Quantifying the Generalization Gap: A New Benchmark for Out-of-Distribution Graph-Based Android Malware Classification

While graph-based Android malware classifiers achieve over 94% accuracy on standard benchmarks, they exhibit a significant generalization gap under distribution shift, suffering up to 45% performance degradation when encountering unseen malware variants from known families. This work systematically investigates this critical yet overlooked challenge for real-world deployment by introducing a benchmarking suite designed to simulate two prevalent scenarios: MalNet-Tiny-Common for covariate shift, and MalNet-Tiny-Distinct for domain shift. Furthermore, we identify an inherent limitation in existing benchmarks where the inputs are structure-only function call graphs, which fails to capture the latent semantic patterns necessary for robust generalization. To verify this, we construct a semantic enrichment framework that augments the original topology with function-level attributes, including lightweight metadata and LLM-based code embeddings. By providing this expanded feature set, we aim to equip future research with richer behavioral information to facilitate the development of more sophisticated detection techniques. Empirical evaluations confirm the effectiveness of our data-centric methodology, with which classification performs better under distribution shift compared to model-based approaches, and consistently further enhances robustness when used in conjunction. We release our precomputed datasets, along with an extensible implementation of our comprehensive pipeline, to lay the groundwork for building resilient malware detection systems for evolving threat environments.

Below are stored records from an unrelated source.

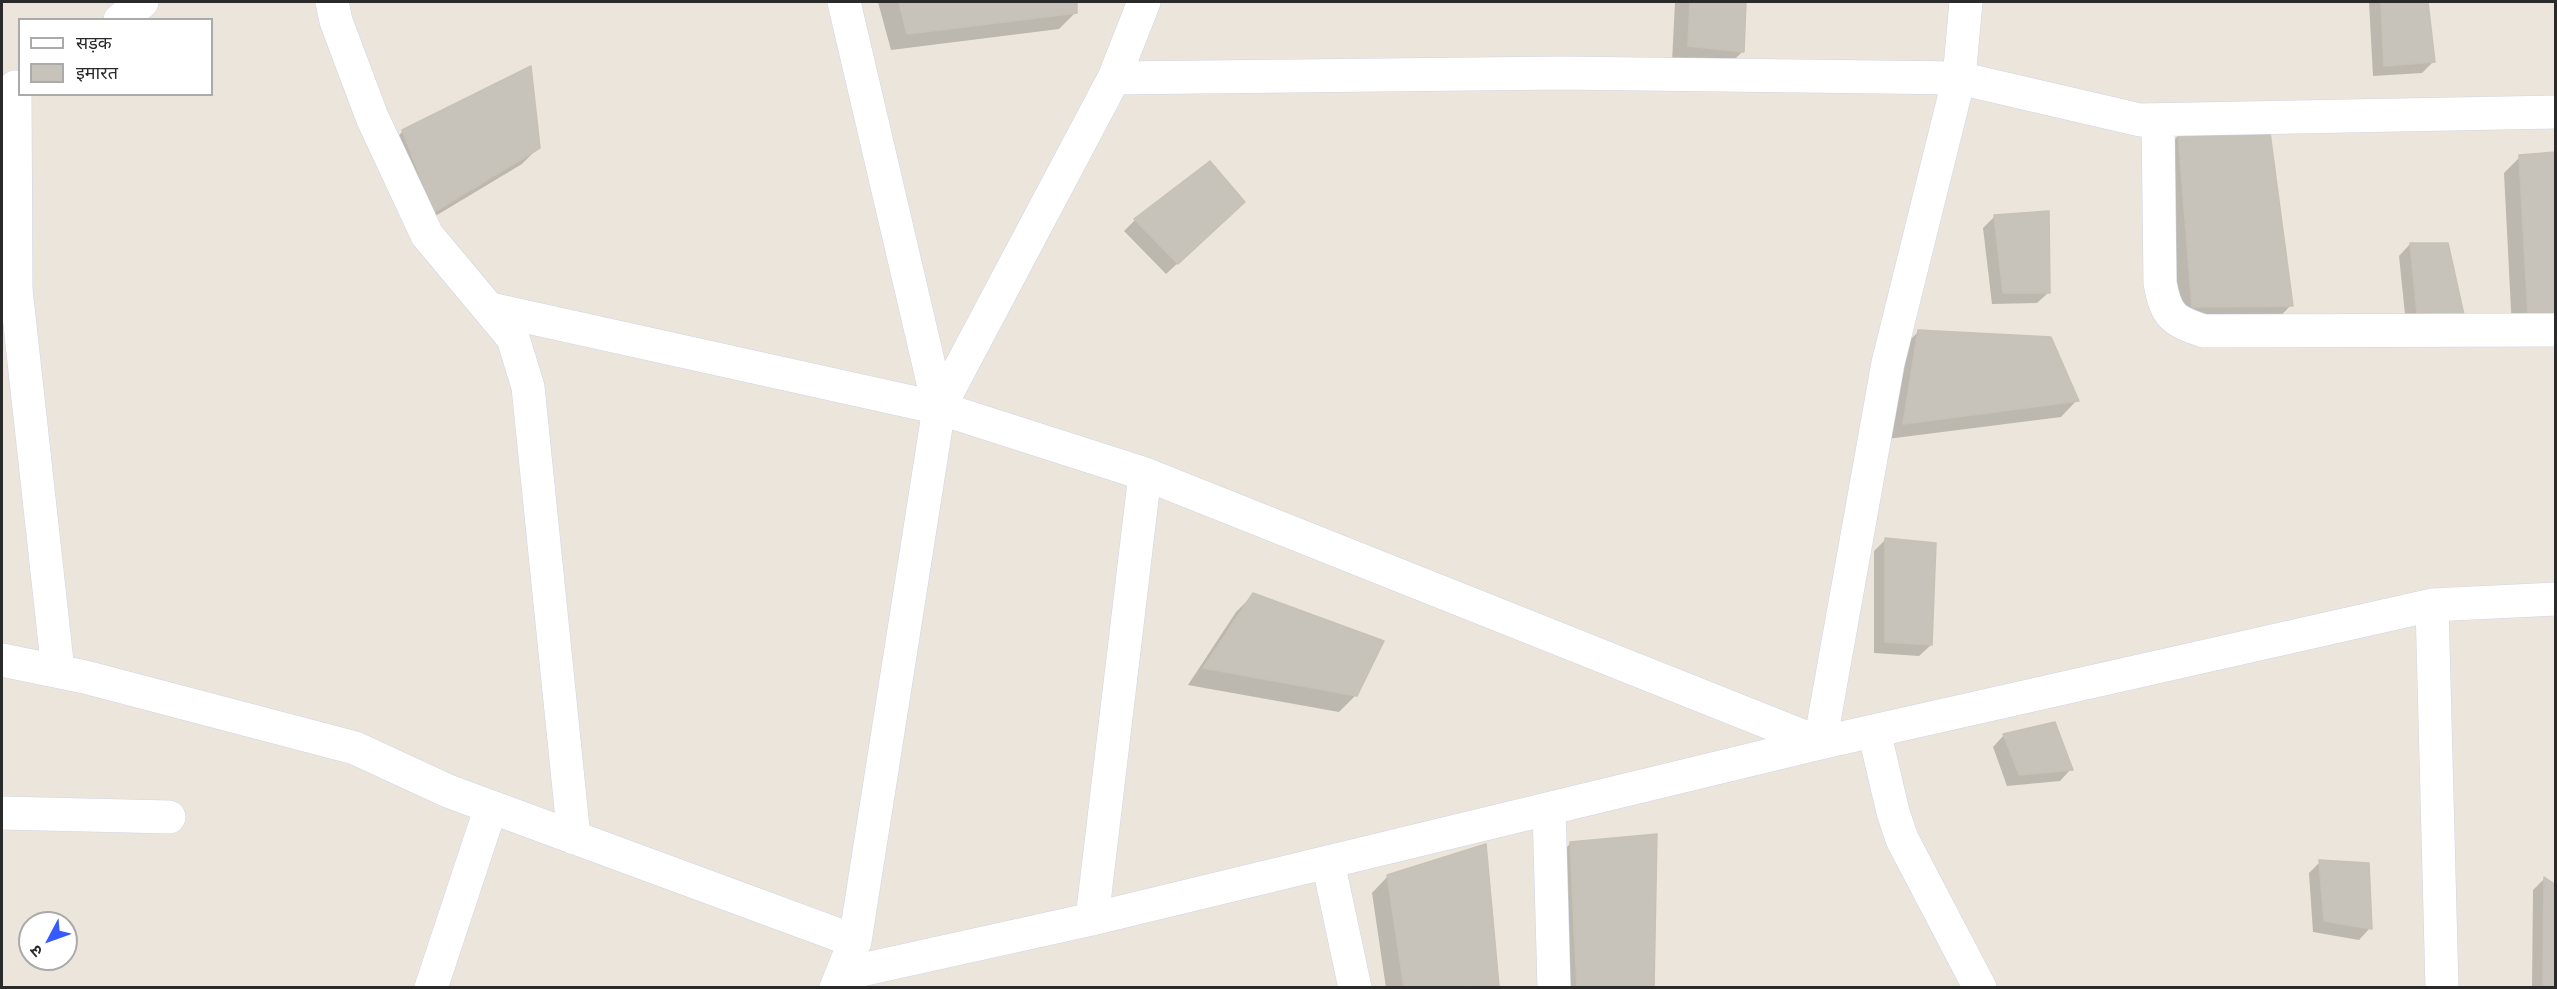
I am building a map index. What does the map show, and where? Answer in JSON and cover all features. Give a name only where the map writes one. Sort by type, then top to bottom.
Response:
[{"type":"street","points":[[122,18],[142,2]]},
{"type":"street","points":[[332,2],[336,21],[372,117],[426,235],[491,309],[513,338],[528,387],[574,838]]},
{"type":"street","points":[[844,2],[939,408]]},
{"type":"street","points":[[840,981],[855,941],[939,408],[1114,78],[1144,2]]},
{"type":"street","points":[[1820,743],[1888,363],[1959,78],[1966,2]]},
{"type":"street","points":[[1114,78],[1562,73],[1959,78],[2140,120],[2556,112]]},
{"type":"street","points":[[12,88],[16,289],[58,671]]},
{"type":"street","points":[[2158,120],[2160,283],[2165,306],[2178,322],[2204,331],[2556,330]]},
{"type":"street","points":[[491,309],[939,408],[1145,474],[1820,743]]},
{"type":"street","points":[[1092,919],[1145,474]]},
{"type":"street","points":[[840,981],[1820,743],[2432,605],[2556,598]]},
{"type":"street","points":[[2432,605],[2442,987]]},
{"type":"street","points":[[2,660],[58,671],[355,748],[448,791],[855,941]]},
{"type":"street","points":[[1874,731],[1893,812],[1902,839],[1980,987]]},
{"type":"street","points":[[431,987],[491,807]]},
{"type":"street","points":[[1549,808],[1554,987]]},
{"type":"street","points":[[2,813],[169,817]]},
{"type":"street","points":[[1328,862],[1355,987]]},
{"type":"building","points":[[899,2],[1077,2],[1077,13],[907,34]]},
{"type":"building","points":[[1690,2],[1746,2],[1744,52],[1688,46]]},
{"type":"building","points":[[2381,2],[2428,2],[2435,62],[2384,66]]},
{"type":"building","points":[[531,66],[540,148],[434,212],[402,130]]},
{"type":"building","points":[[2269,125],[2293,306],[2192,307],[2178,133]]},
{"type":"building","points":[[2556,152],[2556,313],[2528,314],[2519,155]]},
{"type":"building","points":[[1210,161],[1245,202],[1178,264],[1134,219]]},
{"type":"building","points":[[2049,211],[2050,293],[2003,293],[1994,215]]},
{"type":"building","points":[[2410,243],[2448,243],[2464,315],[2417,313]]},
{"type":"building","points":[[1918,330],[2051,337],[2079,401],[1903,424]]},
{"type":"building","points":[[1885,538],[1936,543],[1932,645],[1885,642]]},
{"type":"building","points":[[1253,593],[1384,641],[1357,696],[1203,668]]},
{"type":"building","points":[[2055,722],[2073,770],[2019,775],[2003,734]]},
{"type":"building","points":[[1657,834],[1654,988],[1577,988],[1570,842]]},
{"type":"building","points":[[1486,844],[1499,986],[1404,988],[1387,875]]},
{"type":"building","points":[[2319,860],[2369,863],[2372,929],[2324,921]]},
{"type":"building","points":[[2544,877],[2556,885],[2556,988],[2543,988]]}]
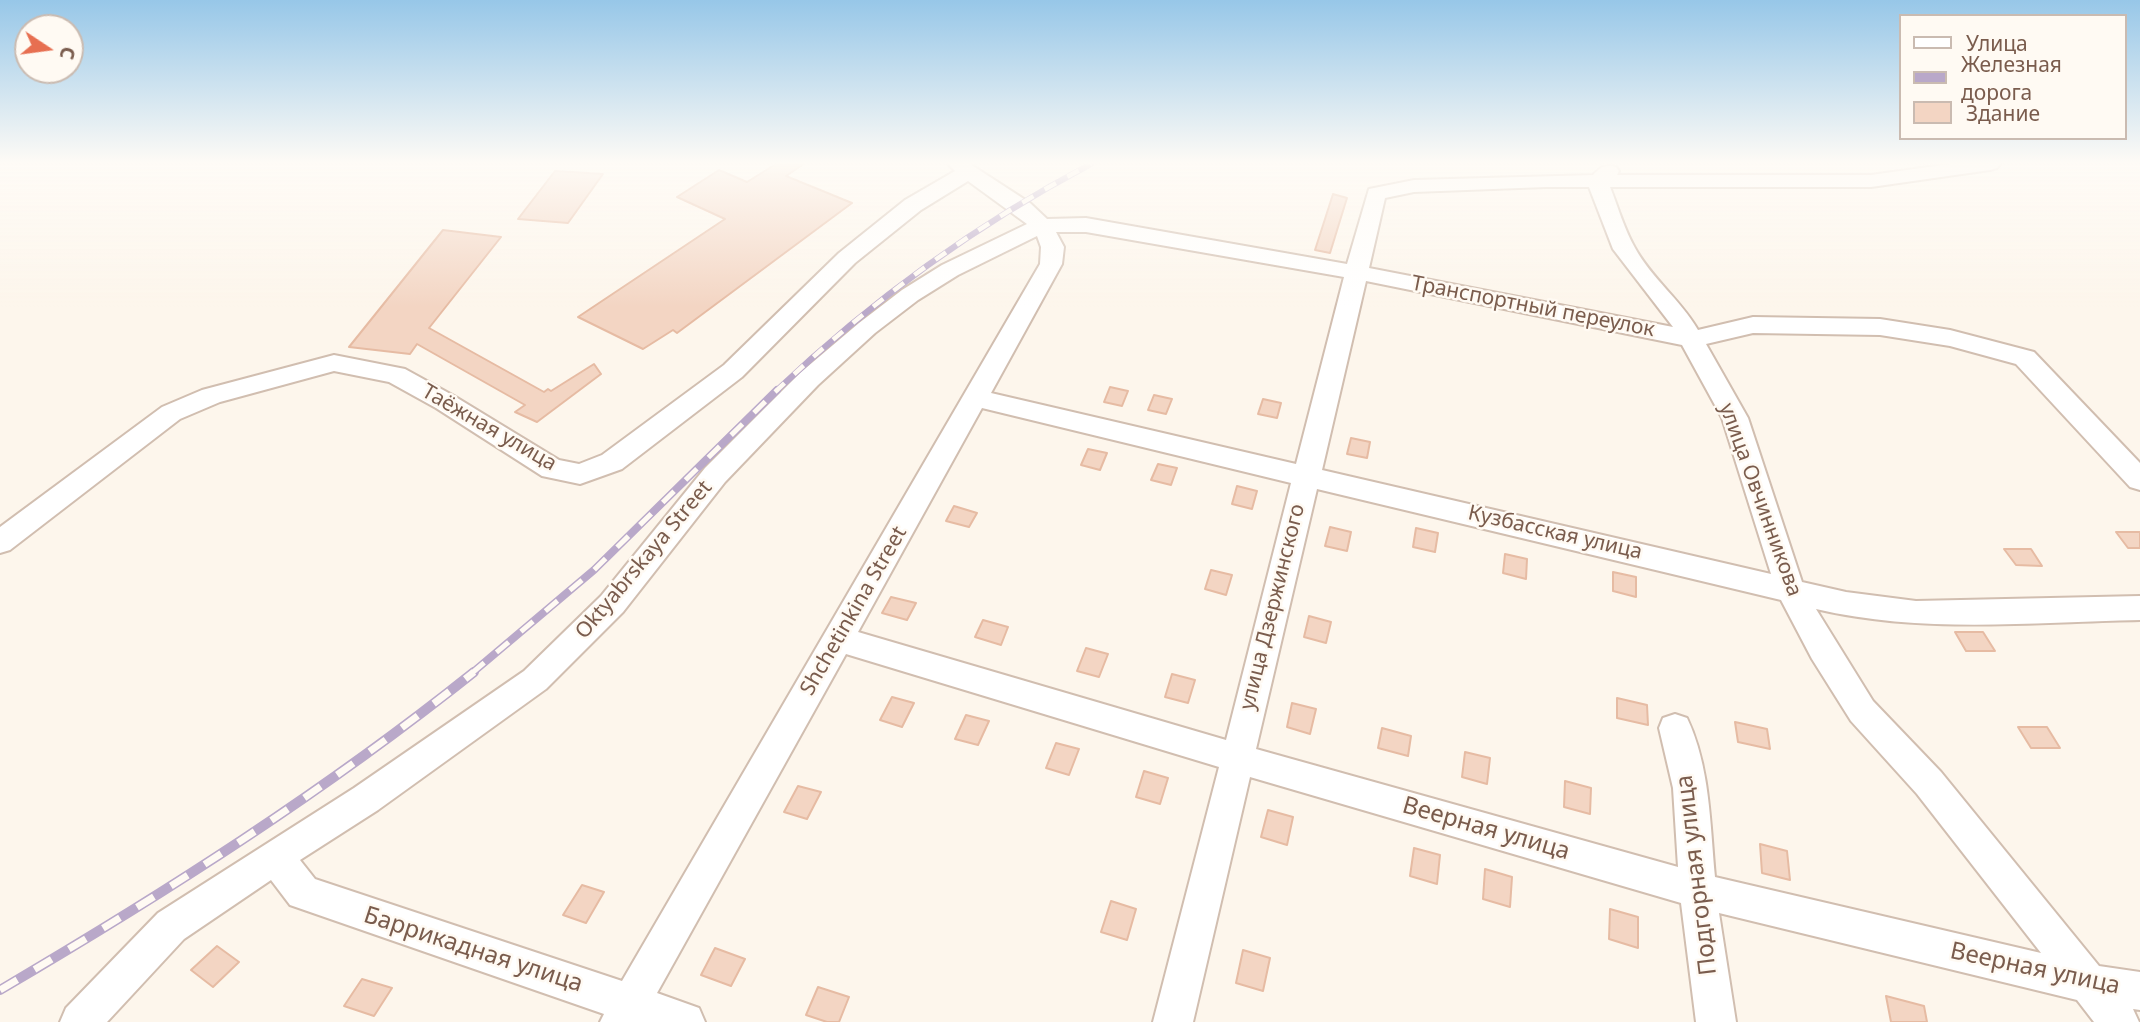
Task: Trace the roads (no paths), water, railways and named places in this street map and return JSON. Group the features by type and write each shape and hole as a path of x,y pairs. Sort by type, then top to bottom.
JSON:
{"street":[{"name":"Таёжная улица","path":"0,542 171,413 211,396 334,363 396,375 445,402 552,469 580,474 612,462 733,371 847,258 905,212"},
{"name":"Shchetinkina Street","path":"626,1012 1051,264 1053,244 1025,212"},
{"name":"улица Дзержинского","path":"1173,1022 1371,212"},
{"name":"улица Овчинникова","path":"1615,212 1624,250 1648,284 1678,315 1735,418 1790,589 1823,650 1862,711 1929,783 2119,1022"},
{"name":"Транспортный переулок","path":"1040,226 1086,225 1356,272 1692,339 1753,324 1880,327 1950,338 2025,358 2140,480"},
{"name":"Oktyabrskaya Street","path":"80,1022 171,926 366,799 534,680 580,639 612,604 715,475 809,379 867,328 910,295 950,270 1040,226"},
{"name":"Кузбасская улица","path":"976,398 1846,604 1916,613 2140,608"},
{"name":"Веерная улица","path":"838,639 1237,758 1698,890 2090,984 2140,991"},
{"name":"Подгорная улица","path":"1675,728 1690,788 1698,890 1716,1022"},
{"name":"Баррикадная улица","path":"276,858 303,893 626,1012 685,1022"}],"railway":[{"path":"775,392 886,296 1008,212"},
{"path":"472,673 594,570 777,390"},
{"path":"0,990 243,839 360,758 474,672"}]}
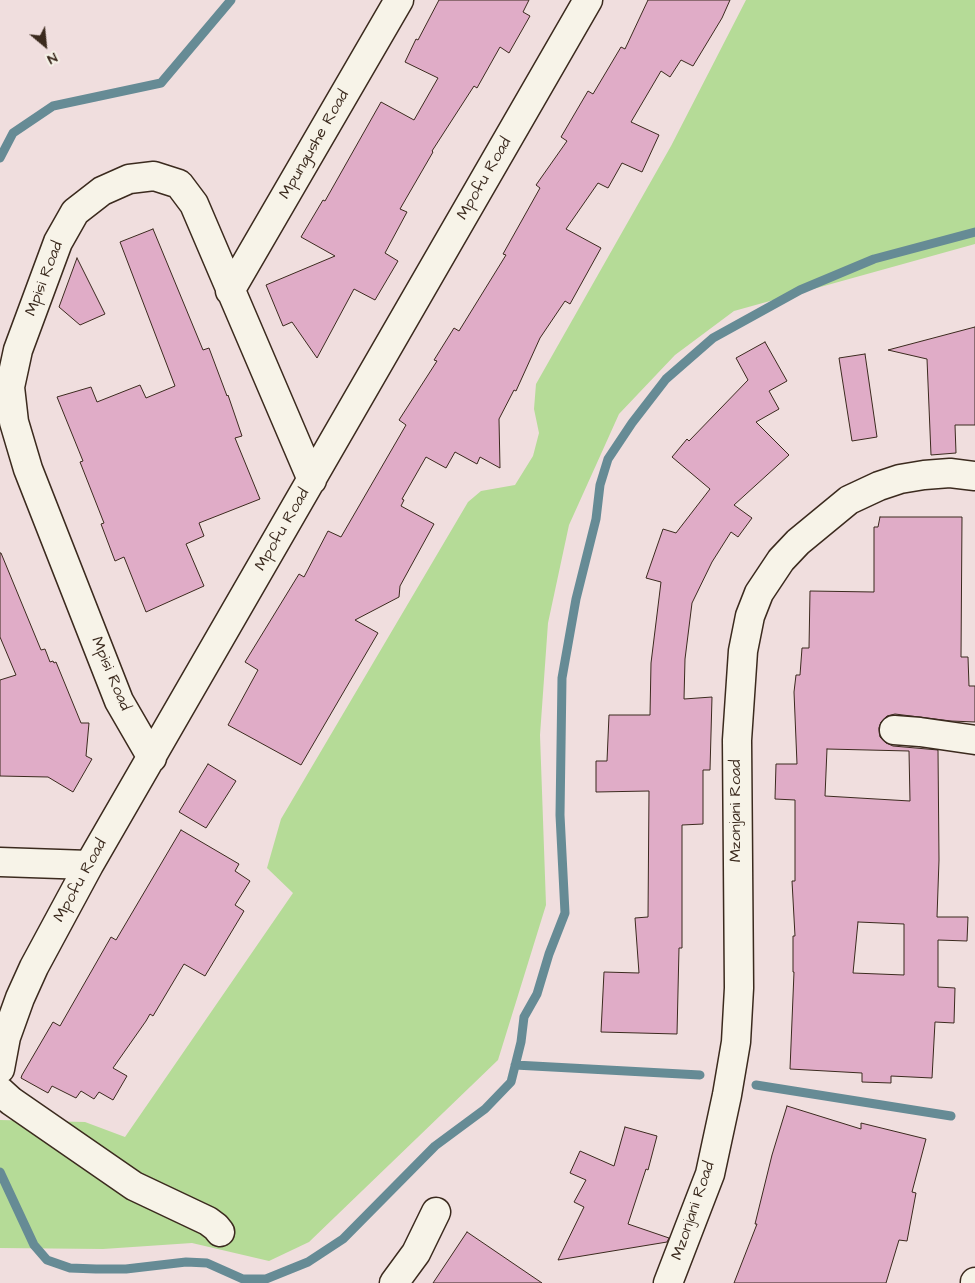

翻译：尽管基于图的安卓恶意软件分类器在标准基准测试中达到了超过94%的准确率，但在分布偏移下它们表现出显著的泛化差距，当遇到已知家族中未见过的恶意软件变体时，性能下降高达45%。本研究通过引入一个旨在模拟两种常见场景的基准测试套件，系统性地探讨了这一对实际部署至关重要却长期被忽视的挑战：用于协变量偏移的MalNet-Tiny-Common，以及用于领域偏移的MalNet-Tiny-Distinct。此外，我们指出了现有基准测试中存在的一个固有局限，即其输入仅为结构化的函数调用图，这无法捕捉到实现稳健泛化所必需的潜在语义模式。为验证这一点，我们构建了一个语义增强框架，该框架通过函数级属性（包括轻量级元数据和基于LLM的代码嵌入）来增强原始拓扑结构。通过提供这一扩展的特征集，我们旨在为未来研究提供更丰富的行为信息，以促进更复杂检测技术的发展。实证评估证实了我们以数据为中心的方法的有效性：与基于模型的方法相比，使用该方法在分布偏移下的分类性能更优，并且当结合使用时能持续进一步增强鲁棒性。我们发布了预计算的数据集，以及我们完整流程的可扩展实现，旨在为构建适应不断演变的威胁环境的弹性恶意软件检测系统奠定基础。